It’s become clear that some on the board have reached the same conclusion, but the London-based board members are there only due to the indulgence of US-based majority shareholder, Stan Kroenke. It’s farcical that I, Arsenal’s smallest shareholder, have more shares than all the board, bar Kroenke, and when push comes to simulated dive I have exactly the same influence as Lord Harris, Sir Chips Keswick and even Ivan Gazidis.

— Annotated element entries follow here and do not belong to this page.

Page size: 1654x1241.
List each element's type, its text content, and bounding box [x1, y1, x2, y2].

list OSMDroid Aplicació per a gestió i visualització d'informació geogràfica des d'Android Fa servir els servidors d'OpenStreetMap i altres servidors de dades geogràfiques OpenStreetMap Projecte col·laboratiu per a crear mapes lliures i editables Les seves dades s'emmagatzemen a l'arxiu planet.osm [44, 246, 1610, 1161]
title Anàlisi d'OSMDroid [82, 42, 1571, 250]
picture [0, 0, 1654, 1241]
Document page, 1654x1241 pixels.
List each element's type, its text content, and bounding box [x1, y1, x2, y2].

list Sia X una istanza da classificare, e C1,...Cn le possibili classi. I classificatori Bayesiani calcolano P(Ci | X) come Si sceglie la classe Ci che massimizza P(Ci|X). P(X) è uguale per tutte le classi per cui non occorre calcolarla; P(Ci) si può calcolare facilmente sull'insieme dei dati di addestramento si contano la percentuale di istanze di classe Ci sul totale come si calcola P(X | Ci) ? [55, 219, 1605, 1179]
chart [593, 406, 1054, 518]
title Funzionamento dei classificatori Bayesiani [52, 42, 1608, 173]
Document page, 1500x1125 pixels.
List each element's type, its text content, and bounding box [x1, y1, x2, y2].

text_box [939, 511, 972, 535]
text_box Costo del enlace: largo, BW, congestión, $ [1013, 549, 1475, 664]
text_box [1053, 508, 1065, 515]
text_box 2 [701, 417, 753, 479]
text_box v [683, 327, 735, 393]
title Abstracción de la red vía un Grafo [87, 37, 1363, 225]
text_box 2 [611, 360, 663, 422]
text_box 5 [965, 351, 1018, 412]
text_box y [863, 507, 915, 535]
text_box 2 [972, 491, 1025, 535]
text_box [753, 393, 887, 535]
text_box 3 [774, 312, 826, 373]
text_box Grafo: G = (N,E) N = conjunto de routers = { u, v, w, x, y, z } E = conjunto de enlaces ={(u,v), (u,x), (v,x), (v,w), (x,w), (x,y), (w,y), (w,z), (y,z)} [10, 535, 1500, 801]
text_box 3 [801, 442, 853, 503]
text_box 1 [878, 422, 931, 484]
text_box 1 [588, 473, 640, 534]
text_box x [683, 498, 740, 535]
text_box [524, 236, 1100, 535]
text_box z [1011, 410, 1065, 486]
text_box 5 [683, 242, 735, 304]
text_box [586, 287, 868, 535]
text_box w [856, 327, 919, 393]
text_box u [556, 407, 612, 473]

Statements from Arsenal following Arsene’s reappointment are full of positive but ultimately meaningless phrases about desire, ambition and commitment, but Kroenke has shown his true hand often enough: he’s in it for cash, not glory. I don’t want ‘financial doping’, but as long as the money rolls in Kroenke will resist change: the top half of the Premier League will do — and on Arsenal’s budget most managers would find it hard to fail at that.

Ultimately, the boardroom problem is that Kroenke is in sole charge but he isn’t a fan and has no interest in fans; he’s an investor interested in dollars.

Supporters can — and will — continue to complain because they know that it wouldn’t even take massive investment to improve the situation, just a fresh, modern approach.

The titles were great and the football phenomenal for eight years but, to paraphrase Arsene, we’ve had caviar and we’re back on sausages. They’re tasty sausages, but they’re still sausages.